# [Задания к выполнению]
**a.** Чем, по мнению рассказчика в интервью о диссидентском движении, гордилась бабушка?
**b.** Продолжите интервью о диссидентском движении с того места, на котором оно обрывается.

═════ Исходный текст

Дедушка был способен учить меня читать и в то же время думать о теоремах
Диссидентское движение в каком-то смысле и поддержка диссидентского движения со стороны Запада заставили Горбачева это сделать. У него не было выбора. Я думаю, что бабушка это воспринимала как должное, а не как какое-то личное одолжение. По крайней мере, я так ощущал ее отношение к подобным вещам. Конечно, по мелочам она могла сказать "спасибо", но во многом, мне кажется, считала, что работа диссидентского движения, ее работа, дедушкина работа дали видимые результаты. Я думаю, что она гордилась тем, что они вытерпели. И мне кажется, гордилась этим вполне заслуженно.
– Вы сегодня с близкими обсуждаете политические темы?

══════════
═════ Входные данные

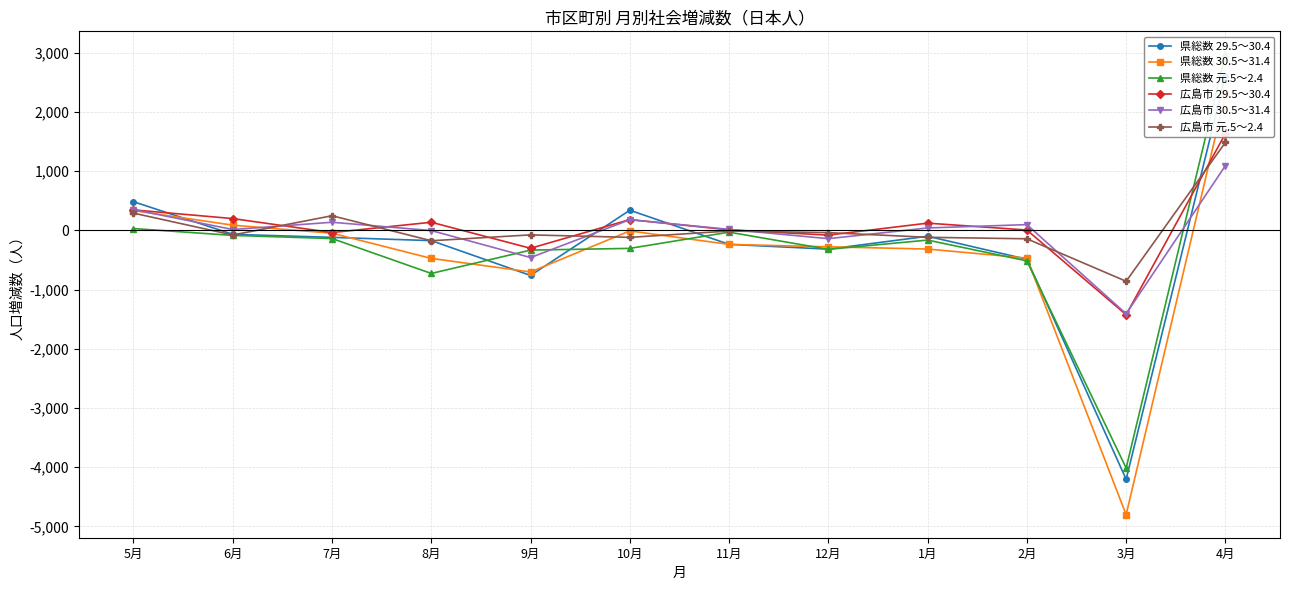

Where do 広島市 29.5～30.4 and 県総数 元.5～2.4 first cross each other?

3月 and 4月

══════════

# [Ответы по номерам]
**a.** Тем, что они вытерпели.

**b.**
– С мамой мы обсуждаем, конечно, то, что происходит. Особенно то, что происходит в России. Я часто с ней разговариваю о том, что происходит в музее. С Алешей – моим дядей – тоже. Иногда на каких-то небольших диссидентских собраниях я бываю. Вижу тех, кто остался в живых. Какие-то обсуждения происходят. Когда бабушка была жива, это был другой разговор. С ней я часто обсуждал мировые политические темы. Наверное, потому что я вырос в Америке, у меня были какие-то американские левые взгляды. Я не могу сказать, что я разбираюсь как специалист в этом деле, и в особенности что касается американской политической жизни, но у меня были разногласия с бабушкой – ей казался глупым этот американский левый взгляд. Не всегда, но часто. Хотя я никогда не чувствовал, что она обижается.
– А кто вам в детстве читал сказки?
– В Москве в основном дедушка. И, мне кажется, именно дедушка меня научил читать. Все остальные были в какой-то суете.
– А он был самый свободный?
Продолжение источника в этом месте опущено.